Mahkememizce bozma ilamına uyulmuş, yargılamaya devam olunmuştur.
Verilen ilk karar, davacının temyizi üzerine; yapılan kalıcı yatırımların taşınmaza değer katıp katmadığı, katmış ve davalı yanca kullanılması durumunda kalıcı yatırım bedellerinin davacı yanca istenebileceği ve intifa hakkının geçersiz kalan süresi yönünden maddi hata yapıldığına ilişkin davacı itirazlarının gözetilmesi gerekçesiyle iki yönden bozulmuştur.

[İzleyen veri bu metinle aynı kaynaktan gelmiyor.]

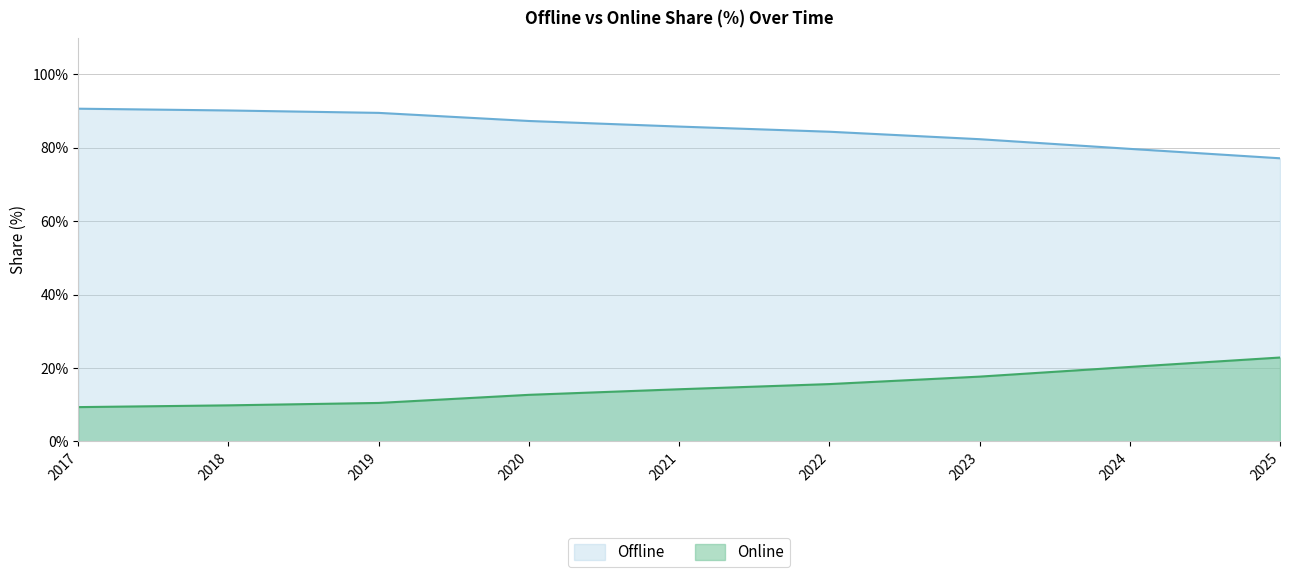

What is the difference between the Online values at 2019 and 2023?

7.2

Davacı vekili 22/11/2018 tarihli duruşmada sabit yatırımlara ilişkin taleplerinin 8.179,18 TL olduğunu bildirmiş, davalı vekili de aynı duruşmada bu yönden talep edilen miktarı kabul ettiği görülmüştür.
Yargıtay bozma ilamında işaret edilen sabit yatırımlara ilişkin davacı tarafça talep edilen miktarın 8.179,18 TL olduğu, bu miktarın davalı tarafın kabulünde olduğu anlaşıldığından, sabit yatırımlara yönelik bu miktar yönünden davanın kabulüne karar verilmiştir.
İntifa Hakkı Sözleşmesinin 01/12/2003 ile 01/12/2028 tarihleri arasında 25 yıl, yani 9.125 gün için imzalandığı, sözleşmenin 18/09/2010 tarihinde sona erdiği, davacı tarafından 500.000 USD intifa hakkı ödemesi yapıldığı uyuşmazlık konusu değildir. Bu durumda her bir güne düşen intifa bedelinin (500.000 USD / 9.125=) 54,794520 USD olarak hesaplanmış, bu miktarın sözleşmenin işlemeyen süresine çarpılması sonucu intifa bedelinin tespit edileceği anlaşılmıştır. Zaten bu durum mahkememizce bozma ilamına öncesinde alınan bilirkişi kurulu raporunda da belirlenmiştir.
Davacı vekili 05/10/2017 tarihli dilekçesi ile intifa süresinin 6.642 gün olduğunu ileri sürmüş, davalı vekili 14/12/2017 tarihli duruşmada davacı tarafça talep edilen intifa süresine bir itirazlarının bulunmadığını, intifa süresine ilişkin davacıya 363.945,20 USD ödemeyi kabul ettiklerini bildirmiştir.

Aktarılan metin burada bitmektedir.